After Dylan decided to forsake the social conscience of “Only A Pawn In Their Game” and “The Lonesome Death Of Hattie Carroll” for an amphetamine-fueled surrealism, many of his activist fans screamed betrayal. But, as hindsight makes plain, Dylan’s challenge to his audience was more profoundly political than his previous role as topical troubadour, with the revolutionary impact of “Like A Rolling Stone” far transcending the finger-pointing of “Masters Of War”.
Where social conscience was once as much of a musical fashion statement as buckskin fringe or love beads, Earle’s is plainly cut from a different cloth. The best of Jerusalem attacks its listeners with a militant musical punch to match the artist’s unrepentant radicalism, a depth of feeling and strength of commitment that transcend political boilerplate.
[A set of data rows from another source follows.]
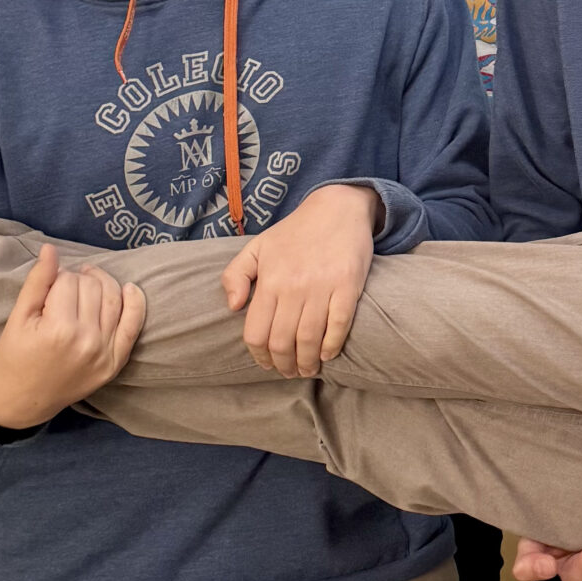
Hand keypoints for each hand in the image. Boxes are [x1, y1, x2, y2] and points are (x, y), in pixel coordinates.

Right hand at [0, 242, 145, 431]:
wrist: (21, 400)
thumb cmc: (15, 357)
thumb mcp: (18, 318)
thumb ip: (38, 281)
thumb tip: (51, 248)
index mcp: (59, 329)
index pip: (68, 281)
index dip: (58, 277)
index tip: (49, 287)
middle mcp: (88, 340)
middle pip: (93, 287)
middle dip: (78, 279)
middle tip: (65, 287)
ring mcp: (105, 353)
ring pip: (114, 299)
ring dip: (102, 284)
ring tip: (88, 283)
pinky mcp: (115, 362)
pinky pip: (134, 325)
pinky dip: (136, 303)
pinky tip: (129, 288)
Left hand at [221, 183, 378, 376]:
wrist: (337, 208)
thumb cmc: (295, 232)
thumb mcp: (257, 247)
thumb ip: (235, 275)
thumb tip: (233, 307)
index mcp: (269, 281)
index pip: (256, 333)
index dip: (260, 357)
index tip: (267, 365)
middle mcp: (293, 287)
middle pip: (282, 342)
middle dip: (284, 366)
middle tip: (289, 372)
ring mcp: (322, 288)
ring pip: (309, 339)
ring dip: (308, 362)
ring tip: (308, 369)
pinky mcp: (348, 286)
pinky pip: (339, 326)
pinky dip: (332, 346)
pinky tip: (328, 354)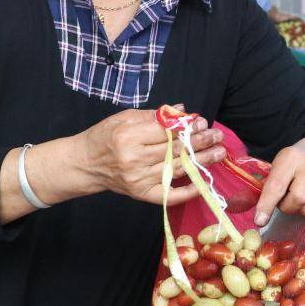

Whatever one thinks of the ideology, songs such as “Ashes To Ashes” and the title track challenge the listener in the manner of the most provocative art, questioning our basic assumptions as to what it means to be alive in this time and place. This doesn’t feel like message music, where once you get the message you no longer need the music.
As a response to the anniversary of the September 11 devastation, Jerusalem couldn’t be more divergent in spirit from The Rising by Bruce Springsteen, the rocker with whom the renegade Earle has so often been compared. Where Springsteen’s material aspires to comfort and unite, Earle’s aims to disturb and divide. The Rising is a musically safe album about brave people triumphing over tragedy; Jerusalem is a brave album that evokes a tragedy even more profound than two towers destroyed and thousands of lives lost. Where Springsteen offers secular hymns, Earle tosses Molotov cocktails.
Yet the project can’t help but carry a whiff of ’60s nostalgia, since it fails to resolve the conundrum of preaching to the choir. While Earle’s liner notes invoke the legacy of “asking the hardest questions in our darkest hours,” who’s listening beyond those already most inclined to agree with Earle’s answers? I’m sure the artist wishes that Jerusalem carried even more of a risk, that enough people might be so outraged by it that it might seriously be considered a cultural threat. Yet, in times like these, an artist is only allowed to express “dangerous” ideas so long as they pose no real danger. (When protest becomes a threat, call out the National Guard.)
Instead, most of the mainstream attention generated by the album concerns “John Walker’s Blues”, one of its musically weaker and more conventionally topical tracks, in which Earle tries to write from the perspective of the so-called American Taliban. Mainly, he sounds more like a pissed-off Steve Earle than a convert to militant Islam, and most of the questions raised by the material have been more concerned with its effects on his career — commercial suicide or savvy publicity mongering? — than with the issues it raises.
Ultimately, the music that has the most profound political impact succeeds on a number of levels simultaneously, nourishing the soul, elevating the spirit, perhaps even inflaming the libido. It’s more interested in sharing something with us than convincing us of something. No one classifies Sam Cooke as a political artist, but the secular hymn of “A Change Is Gonna Come” is the greatest of protest songs. Bob Marley is mostly known as the father of reggae, but he was also the last of the great protest singers. And “Everyday People”, “Sympathy For The Devil” and “Smells Like Teen Spirit” are more all more political than “Eve of Destruction”.
No music is more inherently political than country, steeped as it is in issues of class and race, staking its claim to a tradition where the past both informs and interprets the present. Paradoxically, the “political” tag ensures that the timeliest music of Earle’s career will have the shortest shelf life. Guitar Town and Copperhead Road may be every bit as political, but they wear better after more than a decade than Jerusalem will in another month or two.